Outlook and Implications
The agreement ends several months of intense pursuit on the part of Sanofi-Aventis, which approached Genzyme early last year (see France: 30 August 2010: Sanofi-Aventis Makes Public Genzyme Offer of US$18.5 Bil. and United States: 6 December 2010: Sanofi-Aventis and Genzyme Continue to Dispute Takeover Price). Disagreements on the value of Genzyme delayed Sanofi's ambition to bag the rare-diseases specialist, which—failing to find another potential bidder—finally agreed to enter into talks with the French firm (see France: 11 January 2011: Sanofi in Talks with Genzyme over Key MS Drug and France: 1 February 2011: Sanofi-Aventis and Genzyme Talks Progress to Due Diligence in M&A Deal). This is the biggest takeover deal that has been inked since the purchase of Schering-Plough (US) by Merck & Co. (US) in November 2009 (for US$41.1 billion), and it brings promising prospects to Sanofi, which adds a new growth platform to its structure. The news is extremely positive, as Sanofi expands into a sector in which it has until now been absent. Biotech and rare-disease drugs will become one of the company's main strategic pillars in the years to come, as patent expiry on its lead drugs will increasingly affect its revenues until 2013, a pivotal year for the French firm, which is aiming to be well established in the diabetes and oncology markets by then. Its new footprint on the biotech market will certainly contribute to the operation of a smooth transition, and render Sanofi less dependent on its traditional products and on generic competition before 2013. The deal comes as the year 2010 was synonymous with intense pressure on the generics front for Sanofi, especially for its key drugs Lovenox (enoxaparin), Plavix (clopidogrel), and Taxotere (docetaxel, see France: 9 February 2011: Sanofi Posts Sales Decline in 2010, Provides Disappointing Outlook amid Generic Competition).
Supply constraints on its lead products Cerezyme and Fabrazyme have largely affected Genzyme's earnings during 2010, and played in favour of Sanofi-Aventis in its quest to take over the promising firm (see United States: 17 June 2009: Genzyme Temporarily Shuts Key Facility and United States: 26 June 2009: Genzyme Resumes Cerezyme Shipments).
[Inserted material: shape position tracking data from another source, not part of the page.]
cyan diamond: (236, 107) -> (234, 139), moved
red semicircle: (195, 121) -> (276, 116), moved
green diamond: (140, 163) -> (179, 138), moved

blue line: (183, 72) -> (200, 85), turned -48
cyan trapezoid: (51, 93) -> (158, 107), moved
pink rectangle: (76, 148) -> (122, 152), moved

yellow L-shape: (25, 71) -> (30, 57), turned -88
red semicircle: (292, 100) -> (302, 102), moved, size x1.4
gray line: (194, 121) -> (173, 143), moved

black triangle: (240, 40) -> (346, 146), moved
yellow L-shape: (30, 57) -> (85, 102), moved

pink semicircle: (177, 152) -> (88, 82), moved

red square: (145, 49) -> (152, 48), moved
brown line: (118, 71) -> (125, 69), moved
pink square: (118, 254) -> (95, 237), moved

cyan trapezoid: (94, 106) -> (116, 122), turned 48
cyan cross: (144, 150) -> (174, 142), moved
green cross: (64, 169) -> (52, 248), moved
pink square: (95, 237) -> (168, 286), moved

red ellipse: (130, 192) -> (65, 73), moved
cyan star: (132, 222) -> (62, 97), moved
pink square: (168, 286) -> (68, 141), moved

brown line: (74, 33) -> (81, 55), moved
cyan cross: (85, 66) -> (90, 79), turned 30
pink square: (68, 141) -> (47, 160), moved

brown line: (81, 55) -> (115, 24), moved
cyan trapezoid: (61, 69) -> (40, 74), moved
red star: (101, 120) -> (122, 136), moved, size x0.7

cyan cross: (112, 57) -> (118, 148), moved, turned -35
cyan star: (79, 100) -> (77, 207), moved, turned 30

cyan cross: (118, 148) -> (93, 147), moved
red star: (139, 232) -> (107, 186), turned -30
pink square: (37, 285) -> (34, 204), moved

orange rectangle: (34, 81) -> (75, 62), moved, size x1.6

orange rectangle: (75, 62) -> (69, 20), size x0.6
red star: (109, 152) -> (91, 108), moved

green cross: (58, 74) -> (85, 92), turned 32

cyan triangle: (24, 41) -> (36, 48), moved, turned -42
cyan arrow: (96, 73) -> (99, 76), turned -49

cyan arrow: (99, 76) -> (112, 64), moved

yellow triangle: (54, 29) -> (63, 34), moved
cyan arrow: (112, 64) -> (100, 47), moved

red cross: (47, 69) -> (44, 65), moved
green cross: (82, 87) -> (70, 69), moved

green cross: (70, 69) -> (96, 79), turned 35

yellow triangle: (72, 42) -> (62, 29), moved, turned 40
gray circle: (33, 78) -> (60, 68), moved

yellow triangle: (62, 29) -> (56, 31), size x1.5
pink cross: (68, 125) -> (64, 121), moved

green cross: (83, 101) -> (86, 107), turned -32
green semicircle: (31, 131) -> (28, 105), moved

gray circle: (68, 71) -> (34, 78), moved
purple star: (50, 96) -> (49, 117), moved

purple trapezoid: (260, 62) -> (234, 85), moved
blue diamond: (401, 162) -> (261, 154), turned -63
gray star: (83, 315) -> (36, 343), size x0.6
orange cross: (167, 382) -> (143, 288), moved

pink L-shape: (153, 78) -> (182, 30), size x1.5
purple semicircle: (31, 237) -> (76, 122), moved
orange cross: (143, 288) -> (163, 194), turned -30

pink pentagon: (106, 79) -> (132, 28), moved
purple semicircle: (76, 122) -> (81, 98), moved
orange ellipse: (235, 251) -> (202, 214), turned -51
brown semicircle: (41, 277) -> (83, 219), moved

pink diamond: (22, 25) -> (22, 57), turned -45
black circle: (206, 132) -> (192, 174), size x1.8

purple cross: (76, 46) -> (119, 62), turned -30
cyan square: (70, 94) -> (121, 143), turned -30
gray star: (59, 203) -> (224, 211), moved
Cerezyme and Fabrazyme achieved respective sales of US$138.7 million and US$39.5 million during the second quarter of 2010, a 53% and 71% drop, respectively. Cerezyme, which garnered blockbuster sales before the contamination issues, began to return to full supply in the third quarter of 2010. But sales of Fabrazyme only reached US$33.9 million, compared with US$115.2 million in the third quarter of 2009, reflecting continued supply constraints. However, Genzyme's future looks bright; especially as binding the two companies' capabilities will boost its potential in the next few years. In the mean time, returning to full supply will remain the main priority for the new Sanofi unit.